忘れる事はない。見出しは「一ノ瀬トキヤと10の世界」。読書好きな一ノ瀬トキヤがお勧めする本を十冊、ランキング形式でまとめたもの。おそらく流行りと兼ね合い、編集部が推したい本をまぎれこませたその中に、わたしが一番好きな本が挙げられていた。確信した。これは彼がちゃんと好きな本だと。語り方が違った。一番ではないかもしれないが、その本に対すると愛情と熱意を感じる。何度も紙面を読み返していくうちに、十代のわたしは恋に落ちた事に気がついた。

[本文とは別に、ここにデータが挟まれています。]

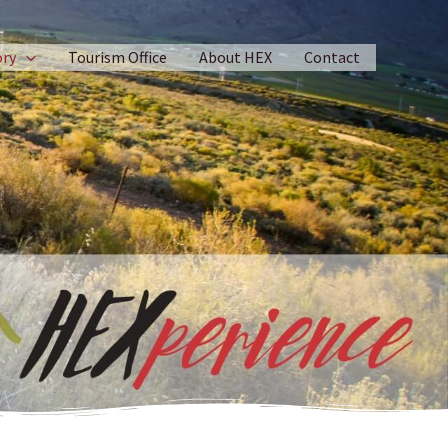
ory
Tourism Office
About HEX
Contact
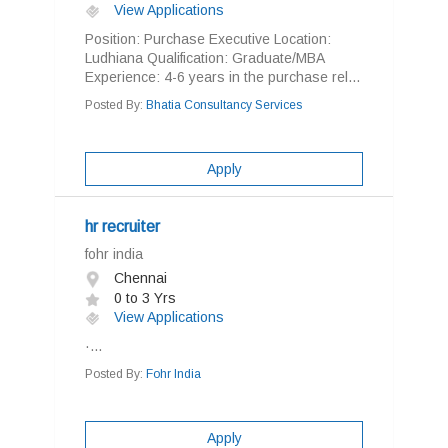
View Applications
Position: Purchase Executive Location:
Ludhiana Qualification: Graduate/MBA
Experience: 4-6 years in the purchase rel...
Posted By:
Bhatia Consultancy Services
Apply
hr recruiter
fohr india
Chennai
0 to 3 Yrs
View Applications
·...
Posted By:
Fohr India
Apply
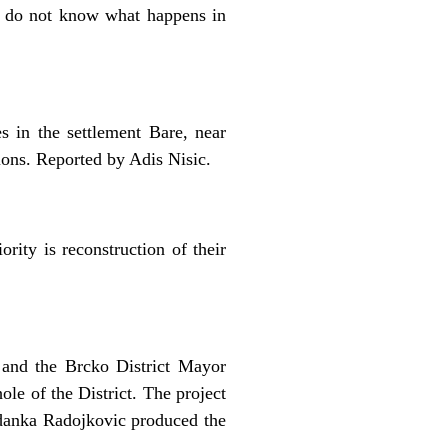
s do not know what happens in
s in the settlement Bare, near
tions. Reported by Adis Nisic.
rity is reconstruction of their
e and the Brcko District Mayor
le of the District. The project
odanka Radojkovic produced the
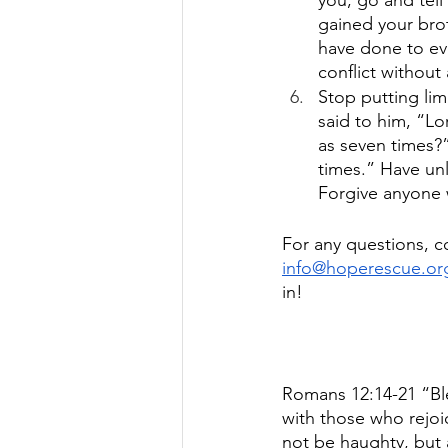
you, go and tell
gained your brot
have done to eve
conflict without
Stop putting li
said to him, “Lo
as seven times?”
times.” Have unl
Forgive anyone 
For any questions, c
info@hoperescue.or
in!
Romans 12:14-21 “Bl
with those who rejo
not be haughty, but 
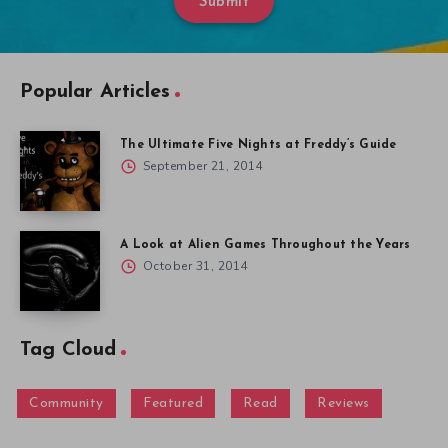
Submit
Popular Articles
The Ultimate Five Nights at Freddy’s Guide
September 21, 2014
A Look at Alien Games Throughout the Years
October 31, 2014
Tag Cloud
Community
Featured
Read
Reviews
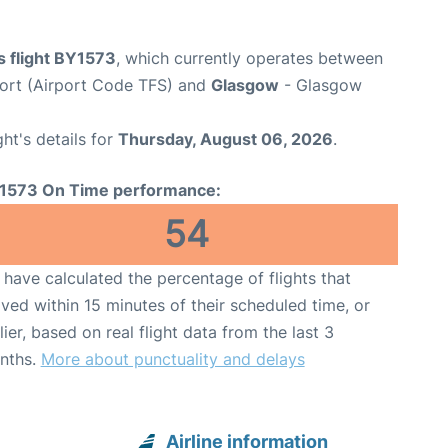
s flight BY1573
, which currently operates between
port (Airport Code TFS) and
Glasgow
- Glasgow
ght's details for
Thursday, August 06, 2026
.
1573 On Time performance:
54
have calculated the percentage of flights that
ived within 15 minutes of their scheduled time, or
lier, based on real flight data from the last 3
nths.
More about punctuality and delays
Airline information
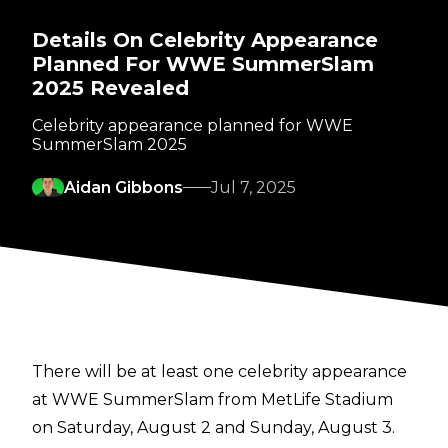
Details On Celebrity Appearance
Planned For WWE SummerSlam
2025 Revealed
Celebrity appearance planned for WWE
SummerSlam 2025
Aidan Gibbons
Jul 7, 2025
There will be at least one celebrity appearance
at WWE SummerSlam from MetLife Stadium
on Saturday, August 2 and Sunday, August 3.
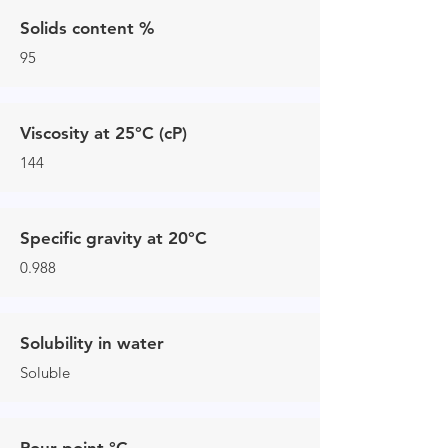
Solids content %
95
Viscosity at 25°C (cP)
144
Specific gravity at 20°C
0.988
Solubility in water
Soluble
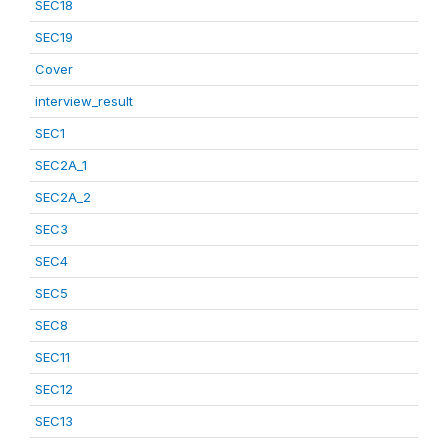
SEC18
SEC19
Cover
interview_result
SEC1
SEC2A_1
SEC2A_2
SEC3
SEC4
SEC5
SEC8
SEC11
SEC12
SEC13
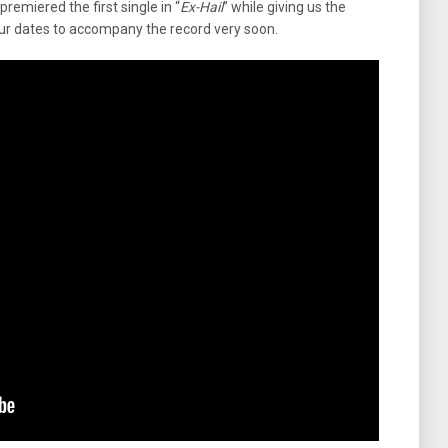
remiered the first single in “
Ex-Hail
” while giving us the
our dates to accompany the record very soon.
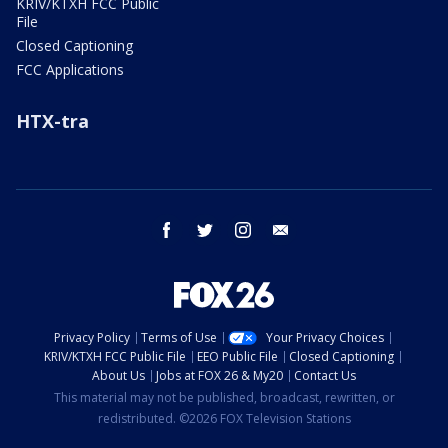
KRIV/KTXH FCC Public
File
Closed Captioning
FCC Applications
HTX-tra
facebook
twitter
instagram
email
Privacy Policy
Terms of Use
Your Privacy Choices
KRIV/KTXH FCC Public File
EEO Public File
Closed Captioning
About Us
Jobs at FOX 26 & My20
Contact Us
This material may not be published, broadcast, rewritten, or
redistributed. ©2026 FOX Television Stations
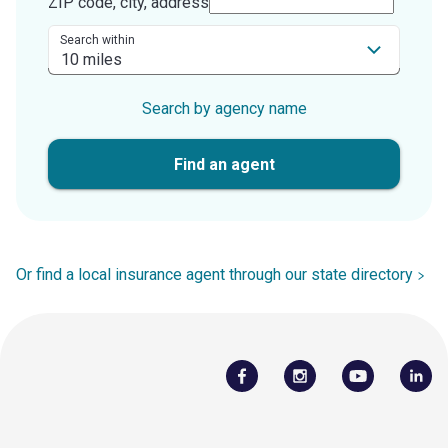
ZIP code, city, address
Search within
Search by agency name
Find an agent
Or find a local insurance agent through our state directory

その後、友人の付き合いで仕方ないという風を装って赴いたコンサートで、初めて彼の声を生で訊いた。鼓膜を震わす歌声に、わたしは再び恋に落ちた。そして曲の合間、MCの端々からのぞく思慮深さや優しさを知り、彼をますます好きになった。アイドルに恋するなんて、ありきたりで笑ってしまう。それでも好きな気持ちは止められず、わたしは職業に小説家を選んだ。選んだと言ってもその道は険しく、ようやく掴んだデビュー後も、ST☆RISHのように華々しくはいかなかった。それでも、一度掴んだチャンスを手放す事なく書いて、書いて書き続けた。いつか、トキヤがわたしの本を手に取るかもしれない日を夢見て。
「今回は、こんなに素敵な本の主人公を演じる事が出来、光栄です」
一ノ瀬トキヤがわたしを視界に捉え、わたしに話しかけている。既刊を数冊、さらには新刊を読み込み、感想を口にしている。
「主人公の気持ちに寄り添って、丁寧に演じさせて頂きます」
ありふれた恋愛小説だが、彼にそう言ってもらえると、途端にこの本を宝物のように抱きしめたくなった。ありふれていても、主役に一ノ瀬トキヤを置く事で興行収入は期待出来る。キャスティングを快諾してもらえた裏事情が透けて見えたが、そんな事は関係ない。
「聖川さん……あ、聖川真斗と言って、同じアイドルグループの者なんですが……彼も苗字先生の著作に興味があると言っていたので、今度貸す約束をしているんです。感想、訊いておきますね」
好きです、好きです。あなたの事が好きなんです。この後、トキヤと主演女優のラブシーンの撮影に直面し、執筆した自身を恨む事になる訳だが、あの瞬間を思い出すと、この先人生のどんな苦しい壁も平気で乗り越えられる。
あの日わたしは、一ノ瀬トキヤに三度目の恋をした。